LISTED RECORDS

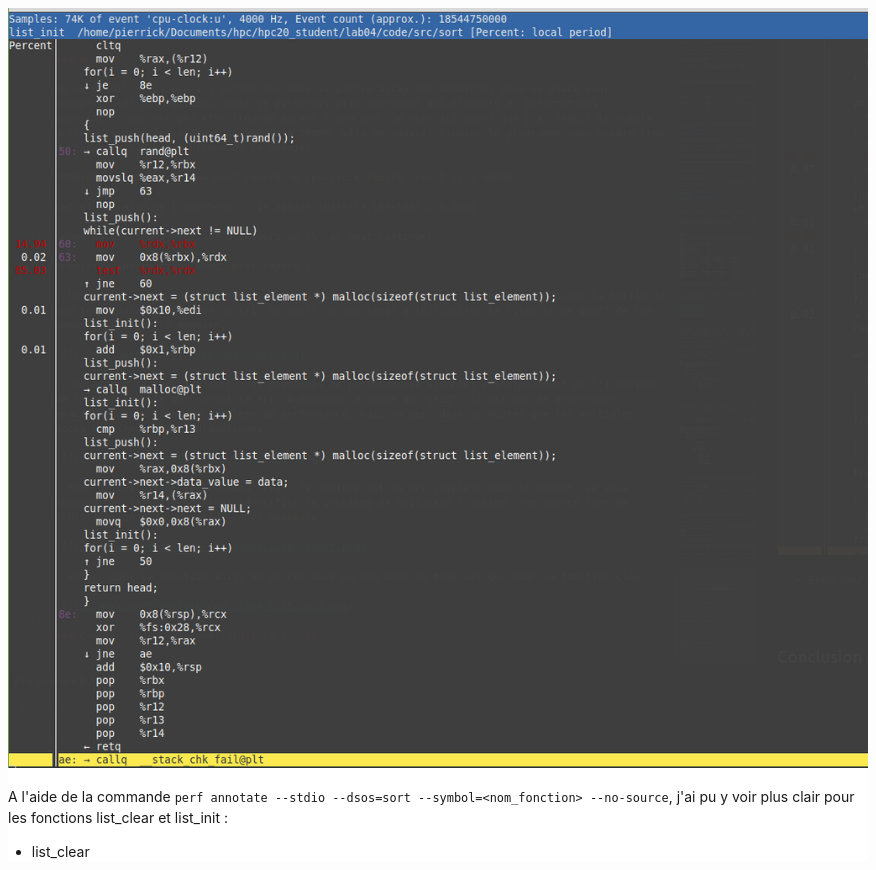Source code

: ![](./img/report-anotate-cpu-clock-list-init.png)


A l'aide de la commande `perf annotate --stdio --dsos=sort --symbol=<nom_fonction> --no-source`, j'ai pu y voir plus clair pour les fonctions list_clear et list_init :

- list_clear
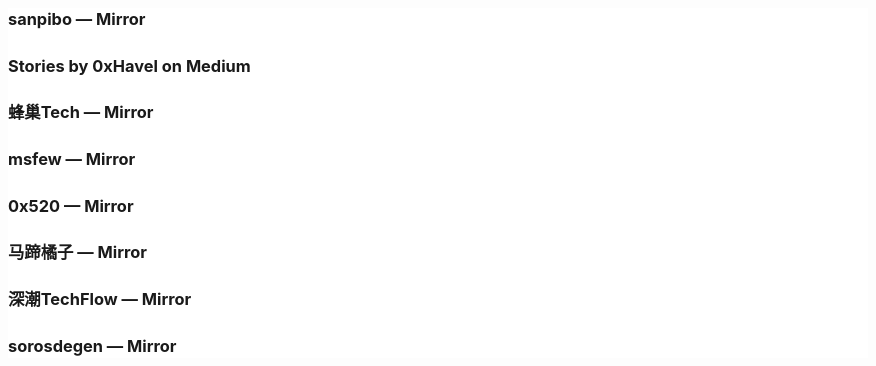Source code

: 



###  sanpibo — Mirror







###  Stories by 0xHavel on Medium









###  蜂巢Tech — Mirror











###  msfew — Mirror







###  0x520 — Mirror













###  马蹄橘子 — Mirror







###  深潮TechFlow — Mirror







###  sorosdegen — Mirror


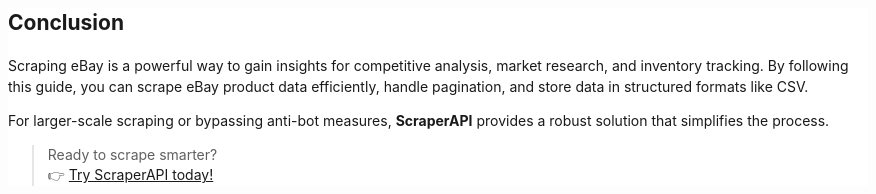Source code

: 
## Conclusion

Scraping eBay is a powerful way to gain insights for competitive analysis, market research, and inventory tracking. By following this guide, you can scrape eBay product data efficiently, handle pagination, and store data in structured formats like CSV.

For larger-scale scraping or bypassing anti-bot measures, **ScraperAPI** provides a robust solution that simplifies the process.

> Ready to scrape smarter?  
> 👉 [Try ScraperAPI today!](https://www.scraperapi.com/?fp_ref=coupons)
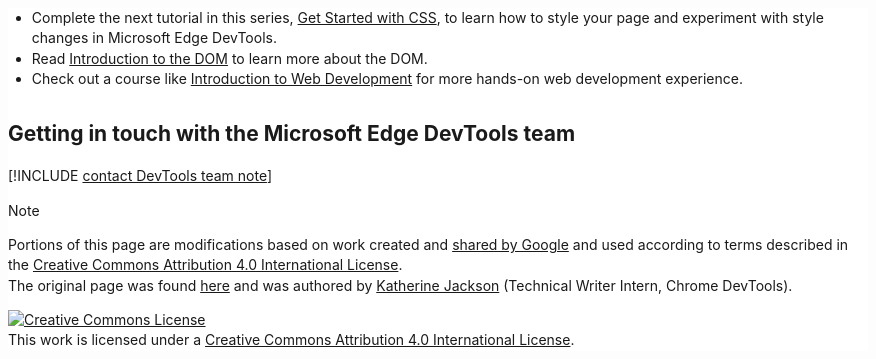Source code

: *   Complete the next tutorial in this series, [Get Started with CSS][DevToolsBeginnersCss], to learn how to style your page and experiment with style changes in Microsoft Edge DevTools.  
*   Read [Introduction to the DOM][MDNIntroductionDom] to learn more about the DOM.  
*   Check out a course like [Introduction to Web Development][CourseraIntroductionToWebDevelopment] for more hands-on web development experience.  

## Getting in touch with the Microsoft Edge DevTools team  

[!INCLUDE [contact DevTools team note](../includes/contact-devtools-team-note.md)]  

  

[DevToolsBeginnersCss]: ./css.md "DevTools For Beginners: Get Started with CSS | Microsoft Docs"  

[MicrosoftEdgeInsider]: https://www.microsoftedgeinsider.com "Microsoft Edge Insider"  

[CourseraIntroductionToWebDevelopment]: https://www.coursera.org/learn/web-development "Introduction to Web Development | Coursera"  

[GlitchAlluringShockIndex]: https://glitch.com/edit/#!/alluring-shock?path=index.html "index.html - alluring-shock | Glitch"  

[MDNGettingStartedHtml]: https://developer.mozilla.org/docs/Learn/HTML/Introduction_to_HTML/Getting_started "Getting started with HTML | MDN"  
[MDNIntroductionDom]: https://developer.mozilla.org/docs/Web/API/Document_Object_Model/Introduction "Introduction to the DOM | MDN"  

> [!NOTE]
> Portions of this page are modifications based on work created and [shared by Google][GoogleSitePolicies] and used according to terms described in the [Creative Commons Attribution 4.0 International License][CCA4IL].  
> The original page was found [here](https://developers.google.com/web/tools/chrome-devtools/beginners/html) and was authored by [Katherine Jackson][KatherineJackson] \(Technical Writer Intern, Chrome DevTools\).  

[![Creative Commons License][CCby4Image]][CCA4IL]  
This work is licensed under a [Creative Commons Attribution 4.0 International License][CCA4IL].  

[CCA4IL]: https://creativecommons.org/licenses/by/4.0  
[CCby4Image]: https://i.creativecommons.org/l/by/4.0/88x31.png  
[GoogleSitePolicies]: https://developers.google.com/terms/site-policies  
[KayceBasques]: https://developers.google.com/web/resources/contributors#kayce-basques  
[KatherineJackson]: https://developers.google.com/web/resources/contributors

REQUIRED ACTION
Full copy, no pictures: write out each line of the data exactly as it stands.

TASK RESULT
Source code

: ![](./img/report-anotate-cpu-clock-list-init.png)


A l'aide de la commande `perf annotate --stdio --dsos=sort --symbol=<nom_fonction> --no-source`, j'ai pu y voir plus clair pour les fonctions list_clear et list_init :

- list_clear
Source code

: 



###  sanpibo — Mirror







###  Stories by 0xHavel on Medium









###  蜂巢Tech — Mirror











###  msfew — Mirror







###  0x520 — Mirror













###  马蹄橘子 — Mirror







###  深潮TechFlow — Mirror







###  sorosdegen — Mirror


Source code

: 
## Conclusion

Scraping eBay is a powerful way to gain insights for competitive analysis, market research, and inventory tracking. By following this guide, you can scrape eBay product data efficiently, handle pagination, and store data in structured formats like CSV.

For larger-scale scraping or bypassing anti-bot measures, **ScraperAPI** provides a robust solution that simplifies the process.

> Ready to scrape smarter?  
> 👉 [Try ScraperAPI today!](https://www.scraperapi.com/?fp_ref=coupons)
Source code

: *   Complete the next tutorial in this series, [Get Started with CSS][DevToolsBeginnersCss], to learn how to style your page and experiment with style changes in Microsoft Edge DevTools.  
*   Read [Introduction to the DOM][MDNIntroductionDom] to learn more about the DOM.  
*   Check out a course like [Introduction to Web Development][CourseraIntroductionToWebDevelopment] for more hands-on web development experience.  

## Getting in touch with the Microsoft Edge DevTools team  

[!INCLUDE [contact DevTools team note](../includes/contact-devtools-team-note.md)]  

  

[DevToolsBeginnersCss]: ./css.md "DevTools For Beginners: Get Started with CSS | Microsoft Docs"  

[MicrosoftEdgeInsider]: https://www.microsoftedgeinsider.com "Microsoft Edge Insider"  

[CourseraIntroductionToWebDevelopment]: https://www.coursera.org/learn/web-development "Introduction to Web Development | Coursera"  

[GlitchAlluringShockIndex]: https://glitch.com/edit/#!/alluring-shock?path=index.html "index.html - alluring-shock | Glitch"  

[MDNGettingStartedHtml]: https://developer.mozilla.org/docs/Learn/HTML/Introduction_to_HTML/Getting_started "Getting started with HTML | MDN"  
[MDNIntroductionDom]: https://developer.mozilla.org/docs/Web/API/Document_Object_Model/Introduction "Introduction to the DOM | MDN"  

> [!NOTE]
> Portions of this page are modifications based on work created and [shared by Google][GoogleSitePolicies] and used according to terms described in the [Creative Commons Attribution 4.0 International License][CCA4IL].  
> The original page was found [here](https://developers.google.com/web/tools/chrome-devtools/beginners/html) and was authored by [Katherine Jackson][KatherineJackson] \(Technical Writer Intern, Chrome DevTools\).  

[![Creative Commons License][CCby4Image]][CCA4IL]  
This work is licensed under a [Creative Commons Attribution 4.0 International License][CCA4IL].  

[CCA4IL]: https://creativecommons.org/licenses/by/4.0  
[CCby4Image]: https://i.creativecommons.org/l/by/4.0/88x31.png  
[GoogleSitePolicies]: https://developers.google.com/terms/site-policies  
[KayceBasques]: https://developers.google.com/web/resources/contributors#kayce-basques  
[KatherineJackson]: https://developers.google.com/web/resources/contributors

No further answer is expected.